Today there are many priorities and client issues for a professional salesperson to balance. There are limits to how much work can be done in one day by one person. The important issue to understand here is that time waits for no one. In the selling profession, time use and time management are valuable resources to work with.
Forget about working long hours; focus on working effectively and directly in just 5 hours. Elevate the quality of business that you create and implement in this time.
If you are struggling with getting results in your market or your industry, it is likely to be the case that you are not using your time very well. Here are some tips to help with that:
- Time is valuable – In any 8 hour working day, only 5 of those hours will be very effective. That fact is largely due to competing people, clients, personal performance, and issues that arise that cannot be controlled. Expect to be interrupted but control your response. Make 5 hours of your day highly effective. Do the things that really matter in those 5 hours.
- Control your diary – Don’t let others book you in for appointments. If you are a professional salesperson, make your workload decisions and diary entries yourself based on priorities and people. If the issue or person is not important, then don’t put it in the diary; delegate unnecessary issues.
- Take notes – From every meeting and conversation take notes in a suitable book that can be referred to later when time is less intense. In that way you are not letting immediate things overtake your work priorities. Carry your notebook with you for this purpose. Change your notebook at the end of each month so you have a reliable reference system that you can look back on if important issues arise.

» Exercise instructions
According to the sales time-management tips, how often should the notebook be changed? The rows that follow aren't needed.

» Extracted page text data

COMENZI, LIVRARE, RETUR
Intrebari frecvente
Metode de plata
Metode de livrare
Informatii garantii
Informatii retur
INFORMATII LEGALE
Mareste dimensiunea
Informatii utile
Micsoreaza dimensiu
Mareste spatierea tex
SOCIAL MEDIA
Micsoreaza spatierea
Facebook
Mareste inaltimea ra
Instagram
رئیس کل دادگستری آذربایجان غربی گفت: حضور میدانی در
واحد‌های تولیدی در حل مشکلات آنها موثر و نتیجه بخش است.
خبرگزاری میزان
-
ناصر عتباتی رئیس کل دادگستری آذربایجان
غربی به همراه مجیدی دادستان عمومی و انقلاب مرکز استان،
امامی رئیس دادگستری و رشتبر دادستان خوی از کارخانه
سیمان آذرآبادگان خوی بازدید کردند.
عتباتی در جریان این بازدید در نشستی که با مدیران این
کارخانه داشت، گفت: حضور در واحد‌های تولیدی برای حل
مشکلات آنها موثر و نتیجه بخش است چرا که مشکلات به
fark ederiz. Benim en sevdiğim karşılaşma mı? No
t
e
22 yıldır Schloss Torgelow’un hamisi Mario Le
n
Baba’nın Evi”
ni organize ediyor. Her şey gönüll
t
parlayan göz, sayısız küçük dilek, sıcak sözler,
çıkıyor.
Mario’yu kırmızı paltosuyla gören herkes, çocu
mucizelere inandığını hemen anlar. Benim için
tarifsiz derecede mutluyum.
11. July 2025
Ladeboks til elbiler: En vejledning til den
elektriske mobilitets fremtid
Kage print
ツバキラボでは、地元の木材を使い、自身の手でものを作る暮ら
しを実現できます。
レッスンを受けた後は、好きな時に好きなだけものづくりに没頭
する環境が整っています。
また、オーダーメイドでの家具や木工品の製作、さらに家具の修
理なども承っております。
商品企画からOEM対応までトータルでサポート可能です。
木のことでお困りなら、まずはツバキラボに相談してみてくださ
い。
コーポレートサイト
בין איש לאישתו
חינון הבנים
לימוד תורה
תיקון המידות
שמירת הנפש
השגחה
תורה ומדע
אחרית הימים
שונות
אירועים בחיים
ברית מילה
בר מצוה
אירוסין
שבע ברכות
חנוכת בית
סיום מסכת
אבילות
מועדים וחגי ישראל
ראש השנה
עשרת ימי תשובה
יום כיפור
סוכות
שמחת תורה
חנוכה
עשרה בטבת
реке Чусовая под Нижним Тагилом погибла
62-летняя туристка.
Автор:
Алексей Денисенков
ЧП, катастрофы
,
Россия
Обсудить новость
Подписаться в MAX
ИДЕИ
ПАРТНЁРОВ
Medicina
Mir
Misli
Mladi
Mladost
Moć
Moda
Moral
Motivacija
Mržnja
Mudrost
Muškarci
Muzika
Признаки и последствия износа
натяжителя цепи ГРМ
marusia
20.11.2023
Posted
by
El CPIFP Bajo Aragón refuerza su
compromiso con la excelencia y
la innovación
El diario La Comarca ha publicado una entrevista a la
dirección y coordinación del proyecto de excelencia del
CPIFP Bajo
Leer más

» Expected answer
At the end of each month.